Requirement: For every record beneath this instruction, give an exact repetition, omitting images.

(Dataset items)

__________

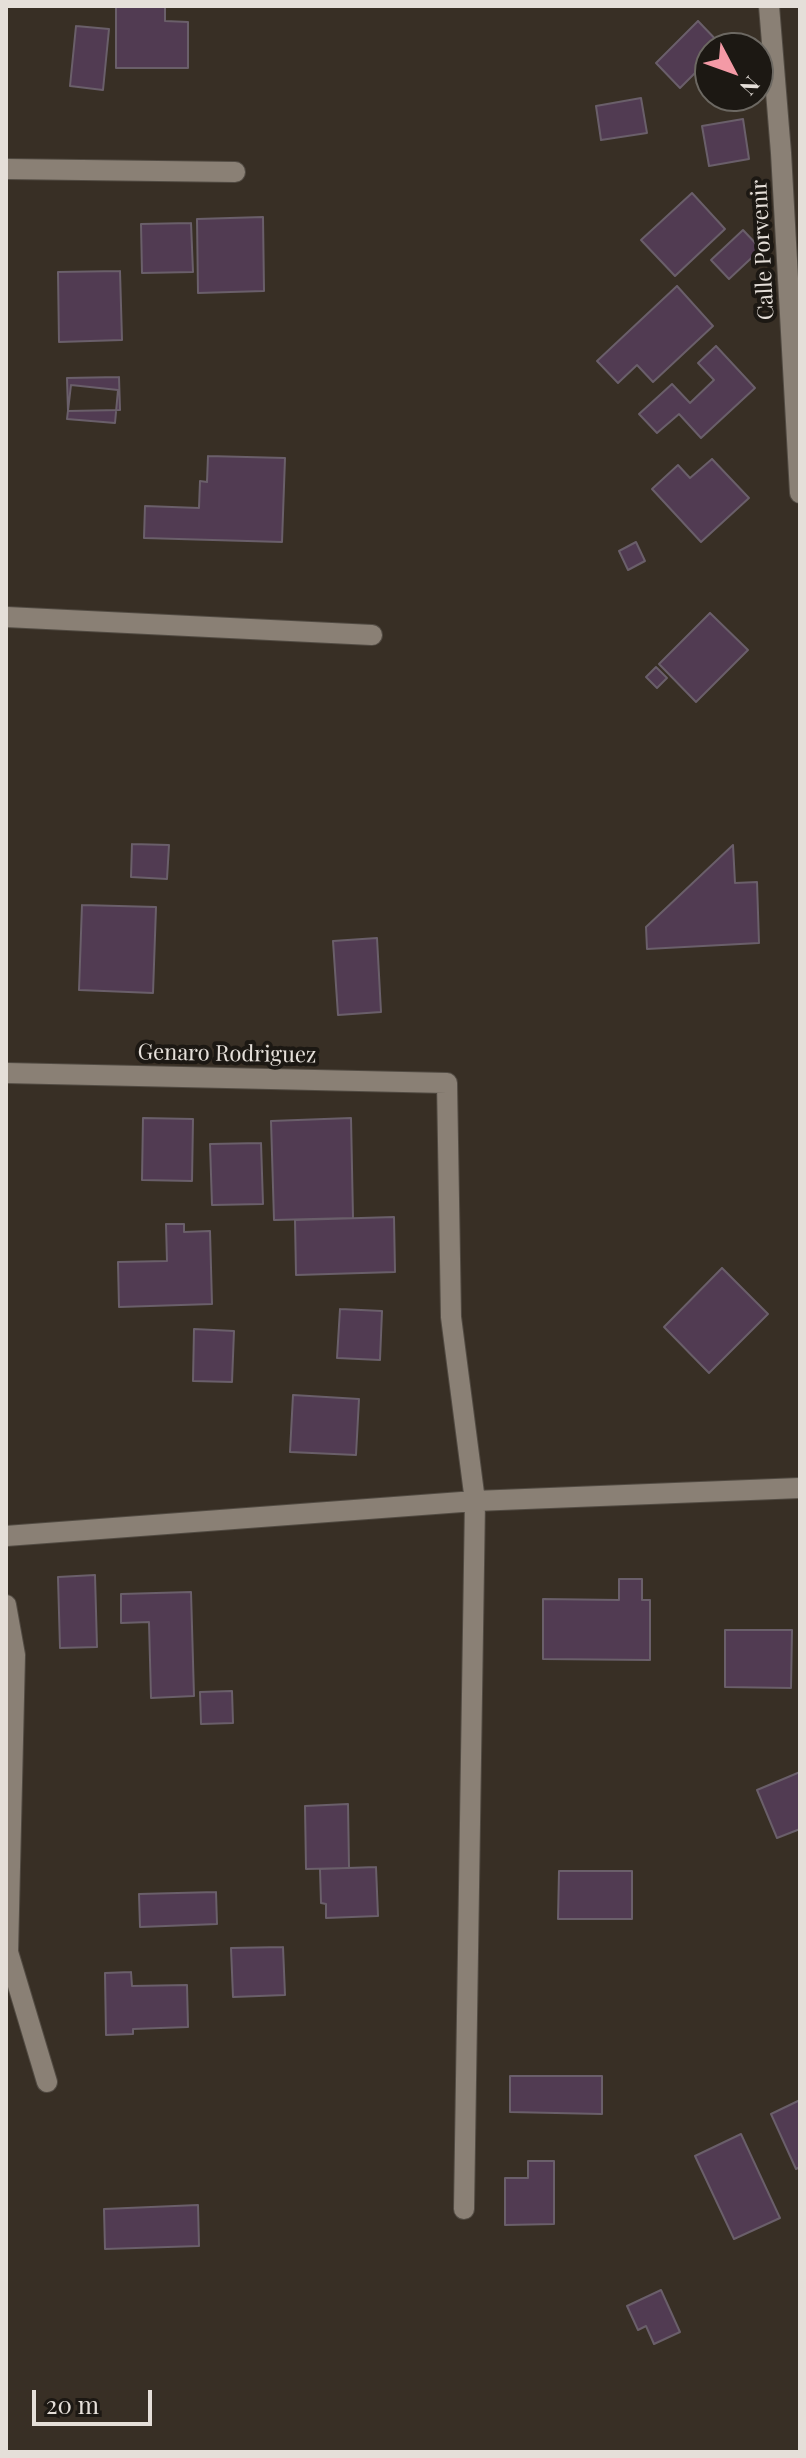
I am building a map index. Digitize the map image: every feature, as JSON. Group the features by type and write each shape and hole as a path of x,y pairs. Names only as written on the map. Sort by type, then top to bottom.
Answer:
{"street":[{"name":"Calle Porvenir","path":"769,6 791,152 800,493"},
{"path":"6,169 235,172"},
{"path":"6,617 372,635"},
{"name":"Genaro Rodriguez","path":"6,1073 447,1083 451,1317 475,1501"},
{"path":"6,1536 475,1501 800,1488"},
{"path":"464,2209 475,1501"},
{"path":"6,1605 15,1655 8,1952 47,2082"}],"building":[{"path":"116,6 165,6 165,21 188,22 188,68 116,68"},
{"path":"698,21 709,32 694,32 694,74 680,88 656,63"},
{"path":"76,26 109,29 103,90 70,86"},
{"path":"641,98 647,133 601,140 596,106"},
{"path":"743,119 749,159 709,166 702,126"},
{"path":"692,193 725,229 675,276 641,240"},
{"path":"263,217 264,291 198,293 197,219"},
{"path":"191,223 193,272 142,273 141,224"},
{"path":"743,230 761,249 729,279 711,260"},
{"path":"120,271 122,340 59,342 58,272"},
{"path":"677,286 713,326 653,382 637,365 618,383 597,361"},
{"path":"716,346 755,388 701,438 679,414 657,433 639,414 672,384 690,403 714,380 698,363"},
{"path":"119,377 120,410 68,411 67,378"},
{"path":"71,385 118,390 115,423 67,419"},
{"path":"208,456 285,458 282,542 144,538 145,506 199,508 200,481 207,482"},
{"path":"712,459 749,498 701,542 652,489 678,465 690,478"},
{"path":"636,542 645,561 628,570 619,551"},
{"path":"710,613 748,650 696,702 659,664"},
{"path":"656,667 667,678 657,688 646,677"},
{"path":"132,844 169,845 167,879 131,877"},
{"path":"733,845 735,883 757,882 759,943 647,949 646,927"},
{"path":"82,905 156,907 153,993 79,990"},
{"path":"377,938 381,1012 338,1015 333,941"},
{"path":"143,1118 193,1119 192,1181 142,1180"},
{"path":"351,1118 353,1218 274,1220 271,1121"},
{"path":"261,1143 263,1204 212,1205 210,1144"},
{"path":"394,1217 395,1272 296,1275 295,1220"},
{"path":"166,1224 184,1224 184,1232 210,1231 212,1304 119,1307 118,1262 167,1261"},
{"path":"722,1268 768,1314 709,1373 664,1327"},
{"path":"340,1309 382,1311 380,1360 337,1358"},
{"path":"194,1329 234,1331 232,1382 193,1381"},
{"path":"293,1395 359,1399 356,1455 290,1452"},
{"path":"95,1575 97,1647 60,1648 58,1577"},
{"path":"619,1579 642,1579 642,1600 650,1600 650,1660 543,1659 543,1599 619,1600"},
{"path":"191,1592 194,1696 151,1698 149,1622 121,1623 121,1594"},
{"path":"725,1630 792,1630 791,1688 725,1687"},
{"path":"232,1691 233,1723 201,1724 200,1692"},
{"path":"800,1772 800,1829 777,1838 757,1790"},
{"path":"348,1804 349,1868 306,1869 305,1806"},
{"path":"376,1867 378,1916 326,1918 326,1904 321,1903 320,1869"},
{"path":"559,1871 632,1871 632,1919 558,1919"},
{"path":"216,1892 217,1924 140,1927 139,1894"},
{"path":"283,1947 285,1995 233,1997 231,1948"},
{"path":"131,1972 132,1986 187,1985 188,2027 133,2029 133,2034 106,2035 105,1973"},
{"path":"510,2076 602,2076 602,2114 510,2112"},
{"path":"800,2100 800,2167 796,2169 771,2114"},
{"path":"741,2134 780,2218 734,2239 695,2156"},
{"path":"528,2161 554,2161 554,2224 505,2225 505,2178 528,2178"},
{"path":"198,2205 199,2246 105,2249 104,2209"},
{"path":"661,2290 680,2332 654,2344 646,2326 638,2330 627,2306"}]}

__________

Exercise output:
I am building a map index. Digitize the map image: every feature, as JSON. Group the features by type and write each shape and hole as a path of x,y pairs. Names only as written on the map. Sort by type, then top to bottom.
Answer:
{"street":[{"name":"Calle Porvenir","path":"769,6 791,152 800,493"},
{"path":"6,169 235,172"},
{"path":"6,617 372,635"},
{"name":"Genaro Rodriguez","path":"6,1073 447,1083 451,1317 475,1501"},
{"path":"6,1536 475,1501 800,1488"},
{"path":"464,2209 475,1501"},
{"path":"6,1605 15,1655 8,1952 47,2082"}],"building":[{"path":"116,6 165,6 165,21 188,22 188,68 116,68"},
{"path":"698,21 709,32 694,32 694,74 680,88 656,63"},
{"path":"76,26 109,29 103,90 70,86"},
{"path":"641,98 647,133 601,140 596,106"},
{"path":"743,119 749,159 709,166 702,126"},
{"path":"692,193 725,229 675,276 641,240"},
{"path":"263,217 264,291 198,293 197,219"},
{"path":"191,223 193,272 142,273 141,224"},
{"path":"743,230 761,249 729,279 711,260"},
{"path":"120,271 122,340 59,342 58,272"},
{"path":"677,286 713,326 653,382 637,365 618,383 597,361"},
{"path":"716,346 755,388 701,438 679,414 657,433 639,414 672,384 690,403 714,380 698,363"},
{"path":"119,377 120,410 68,411 67,378"},
{"path":"71,385 118,390 115,423 67,419"},
{"path":"208,456 285,458 282,542 144,538 145,506 199,508 200,481 207,482"},
{"path":"712,459 749,498 701,542 652,489 678,465 690,478"},
{"path":"636,542 645,561 628,570 619,551"},
{"path":"710,613 748,650 696,702 659,664"},
{"path":"656,667 667,678 657,688 646,677"},
{"path":"132,844 169,845 167,879 131,877"},
{"path":"733,845 735,883 757,882 759,943 647,949 646,927"},
{"path":"82,905 156,907 153,993 79,990"},
{"path":"377,938 381,1012 338,1015 333,941"},
{"path":"143,1118 193,1119 192,1181 142,1180"},
{"path":"351,1118 353,1218 274,1220 271,1121"},
{"path":"261,1143 263,1204 212,1205 210,1144"},
{"path":"394,1217 395,1272 296,1275 295,1220"},
{"path":"166,1224 184,1224 184,1232 210,1231 212,1304 119,1307 118,1262 167,1261"},
{"path":"722,1268 768,1314 709,1373 664,1327"},
{"path":"340,1309 382,1311 380,1360 337,1358"},
{"path":"194,1329 234,1331 232,1382 193,1381"},
{"path":"293,1395 359,1399 356,1455 290,1452"},
{"path":"95,1575 97,1647 60,1648 58,1577"},
{"path":"619,1579 642,1579 642,1600 650,1600 650,1660 543,1659 543,1599 619,1600"},
{"path":"191,1592 194,1696 151,1698 149,1622 121,1623 121,1594"},
{"path":"725,1630 792,1630 791,1688 725,1687"},
{"path":"232,1691 233,1723 201,1724 200,1692"},
{"path":"800,1772 800,1829 777,1838 757,1790"},
{"path":"348,1804 349,1868 306,1869 305,1806"},
{"path":"376,1867 378,1916 326,1918 326,1904 321,1903 320,1869"},
{"path":"559,1871 632,1871 632,1919 558,1919"},
{"path":"216,1892 217,1924 140,1927 139,1894"},
{"path":"283,1947 285,1995 233,1997 231,1948"},
{"path":"131,1972 132,1986 187,1985 188,2027 133,2029 133,2034 106,2035 105,1973"},
{"path":"510,2076 602,2076 602,2114 510,2112"},
{"path":"800,2100 800,2167 796,2169 771,2114"},
{"path":"741,2134 780,2218 734,2239 695,2156"},
{"path":"528,2161 554,2161 554,2224 505,2225 505,2178 528,2178"},
{"path":"198,2205 199,2246 105,2249 104,2209"},
{"path":"661,2290 680,2332 654,2344 646,2326 638,2330 627,2306"}]}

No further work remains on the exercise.